Начиная с той эпохи, Запад перестал быть в христианском смысле понятным Востоку, не заметившему ни великих миссий – прежде всего в Китае, – совпавших приблизительно с эпохой барокко и упадка религиозности, ни великих святых (Хуана де ла Крус, Терезы Авильской или Филиппо Нери, если говорить только об эпохе Возрождения). Отчуждение было взаимным, как, впрочем, отчасти и оскудение. Время, которое представляется Эрну и Флоренскому временем «тяжкой болезни» Запада, было периодом и тяжеловесного православия Московской Руси, из которой почти ушла просветленная и человечная святость прежних веков. Преобладание слишком земного начала в верованиях одной части Европы как будто уравновешивалось умалением «человеческого лица» в верованиях другой. Но вправе ли мы судить о болезнях Первого Рима, совершенно забыв о недугах Второго – пришедшего в запустение под иноверческой властью, равно как и Третьего – ставшего частью священного, крепко стоящего на земле царства и породившего апокалиптический бунт раскола? Та эпоха была временем кризиса, отозвавшегося во всем христианском мире, но в разных его частях совершенно по-разному. И наиболее мучительным в этом кризисе было взаимное непонимание и неведение, казавшееся в те века окончательным.

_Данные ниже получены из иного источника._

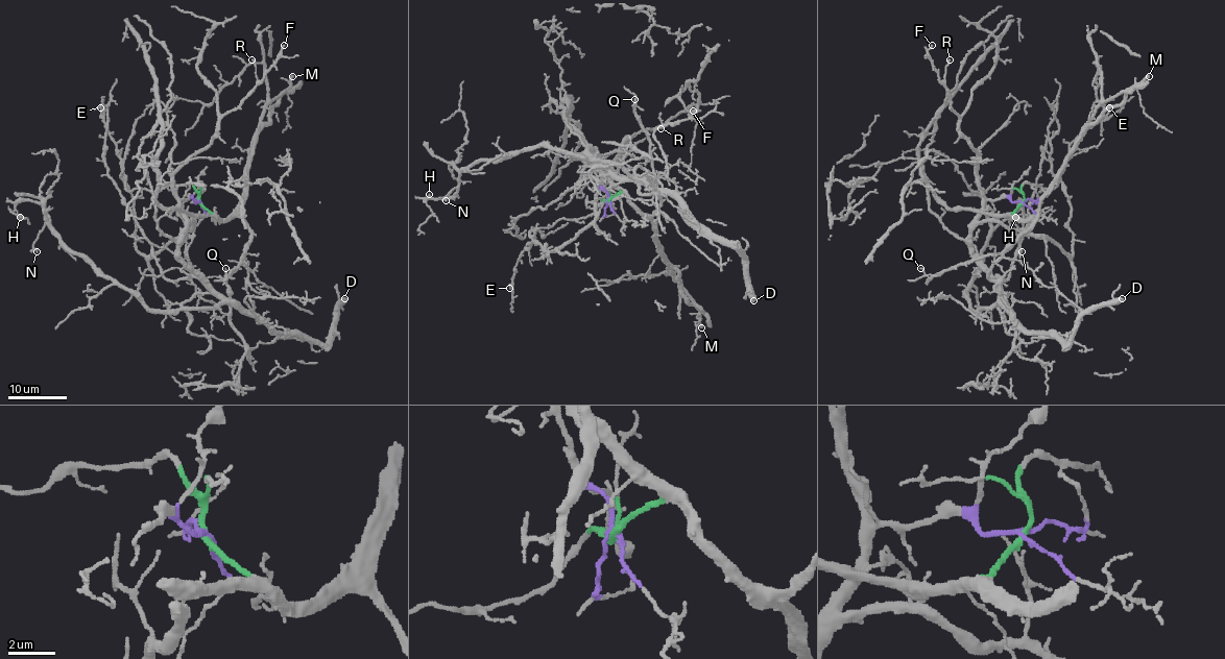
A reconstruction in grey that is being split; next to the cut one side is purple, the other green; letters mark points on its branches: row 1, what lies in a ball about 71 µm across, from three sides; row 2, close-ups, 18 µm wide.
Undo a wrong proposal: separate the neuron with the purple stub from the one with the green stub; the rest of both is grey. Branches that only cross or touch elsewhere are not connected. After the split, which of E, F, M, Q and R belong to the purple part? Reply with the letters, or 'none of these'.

Мыслители, вступавшие в XX век, были наследниками этого непонимания и одновременно первопроходцами к тому более глубоко сокрытому пласту общего наследия, которое, казалось, было забыто предшествующими поколениями. «Письма о христианском Риме» как раз и есть свидетельство пересечения этих двух духовных потоков, двух оспаривающих друг друга сил: конфессиональной обособленности и поиска вселенскости. Здесь Третий Рим прекращает свою многовековую тяжбу с Первым – в Риме первохристианском.
III
В «Письмах» едва упоминается собор святого Петра, автор этих писем проходит мимо и других великих соборов – святого Иоанна Латранского. Санта Мария Маджоре, святого Павла-за-стенами, каждый из которых составляет эпоху в истории христианского Рима. Не успевает побывать он и у Трех фонтанов, где по преданию была усечена глава апостола Павла (предание гласит, что после того, как римский стражник отрубил апостолу голову, она трижды ударилась о землю, и на месте каждого удара забил чудодейственный источник). В наши дни недалеко от Трех фонтанов обосновалась община Малых Сестер Иисуса, нового монашеского ордена, следующего по стопам подвижника и мученика Шарля де Фуко, старшего современника Эрна. Не успевает заметить Эрн и многих других христианских святынь. Чтобы найти и описать христианский Рим, он удаляется из Рима. Он уходит в катакомбы.
Здесь он внезапно испытывает то, что можно было бы назвать «таинством воспоминания». И мы присутствуем при этом таинстве, благодаря Эрну приобщаемся ему. Он всем существом своим соприкасается с той реальностью, которая дышит в этих темных коридорах и вместе с тем живет в нем самом. «Едва мы вошли в тьму катакомбы, вдруг нахлынуло чувство радостное, умиленное, благоговейное, ноги сами собой опустились, и я, в несказанном восторге, стал целовать камни и землю и плакать обильными, облегченными, освобождающими слезами. Сбылось то, что я предчувствовал по далеким книжным вестям. Безмолвная, почти немая тайна первохристианства вдруг безмолвно и немо открылась сердцу, и самая суть катакомб стала такой близкой, такой родной. Я всем существом ощутил мир, мир, превосходящий всякое разумение, мир, который благодатными волнами бил в мою душу...» [3].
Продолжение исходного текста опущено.